Perché questo preambolo? Per ribadire (ancora una volta) che per me è normale e scontato che la salute pubblica venga prima di una partita di pallone. Ma evidentemente per molti non è (o non era) così. Col denaro che conta(va) di più. Il calcio è il mio lavoro, “mangio” grazie a questo sport e alla professione connessa. Tuttavia non baratterei mai il benessere anche solo di una persona, pur non conoscendola, per un mio ritorno economico. Ma di cosa stiamo parlando? Ma si deve pure discutere su questo punto? Evidentemente sì.

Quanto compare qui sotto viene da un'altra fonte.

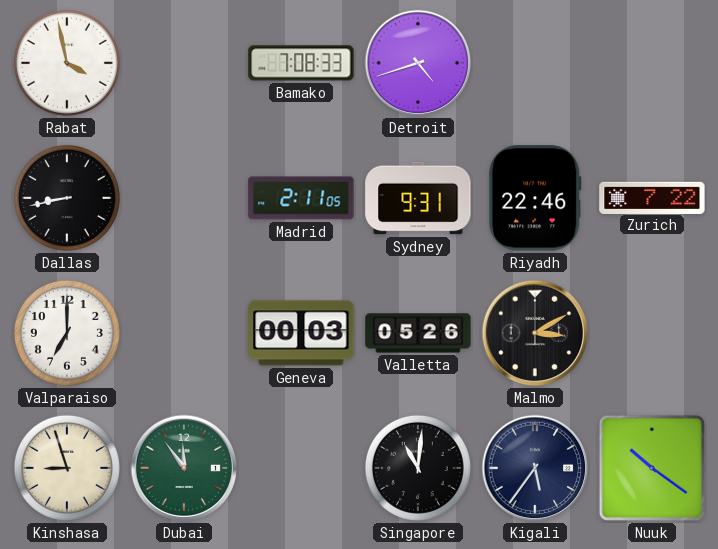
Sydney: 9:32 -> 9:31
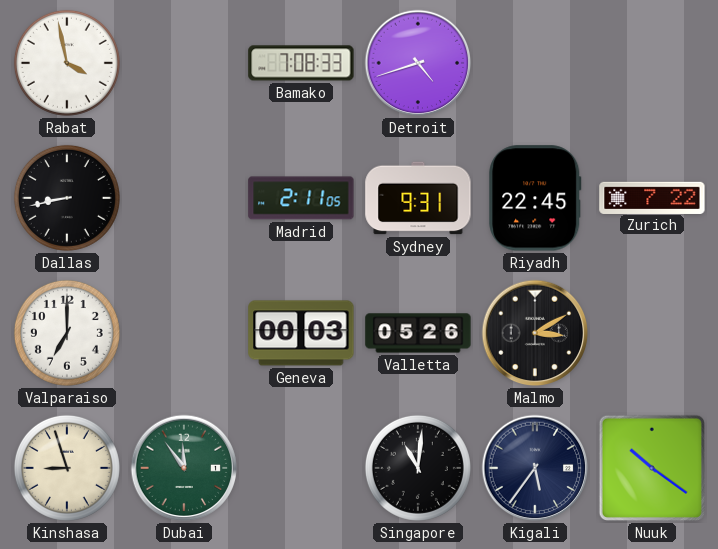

La sostanza delle parole di Steven Zhang su Instagram non può che essere condivisibile. Chiedere semplicemente che venga tutelata la salute pubblica rispetto agli interessi economici deve essere la normalità, un qualcosa su cui manco esista un abbozzo di confronto. Davanti alla vita umana, i diritti della Serie A sono il nulla più assoluto. Certo, qualcuno perderà soldi e prestigio, ma davvero, chissenefrega. Suning, per chi non lo sapesse, detiene proprio tali diritti in Cina, quindi se c’è qualcuno che conosce perfettamente l’argomento della “tutela del campionato all’estero”, è proprio Zhang. E invece no, in molto hanno dato maggior risalto alla parola “pagliaccio” (espressione che tra l’altro io non avrei usato), piuttosto che al senso dell’intervento del numero uno nerazzurro.

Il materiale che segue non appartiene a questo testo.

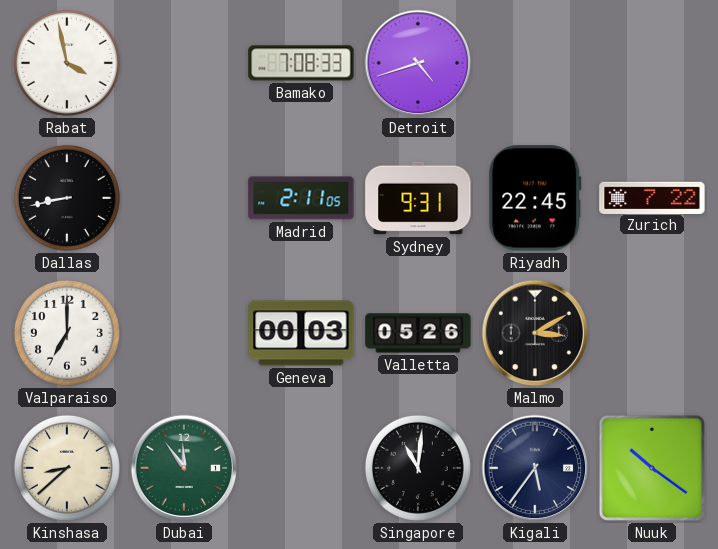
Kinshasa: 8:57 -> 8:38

Ok, possiamo anche sederci e confrontarci sull’appellativo clown, ma il punto non è quello. Non spostiamo l’attenzione su cosa realmente conta. Anche perché c’è una vera e propria gerarchia dei bisogni dell’uomo. Con la sopravvivenza e lo stare bene che rappresentano la base di una ipotetica piramide. Per un concetto espresso da Maslow, condiviso da e al mondo, grazie allo psicologo di fama mondiale, che tanto per capirci era ritenuto il Messi del suo ambito lavorativo. La cosa più incredibile è che dopo l’intervento di Agnelli, che ufficialmente si è schierato con il numero uno nerazzurro e che quindi magari potrebbe anche pensare che l’epiteto utilizzato per Dal Pino sia appropriato, si è tentata una frettolosa retromarcia. Va bene essere tifosi di questa o quella squadra, ma si può avere comunque una visione oggettiva del tutto senza essere per questo meno vicini al proprio team del cuore.

Quasi mi spiace scrivere tali righe su FcInterNews, perché comunque si dirà un articolo “di parte”. Invece no, non è così. È solo usare la testa, con razionalità. Come quella di Klopp in conferenza stampa (e di sicuro non tifo Liverpool). Le persone non sono numeri. Gli affetti degli altri, potrebbero essere quelli dei nostri cari. Per cui se qualcuno antepone il benessere pubblico a una partita di pallone, fa solo bene. E gli si faccia un plauso. Non lo si critichi per una parola antipatica. Altrimenti si è lo stolto che guarda il dito e non la luna.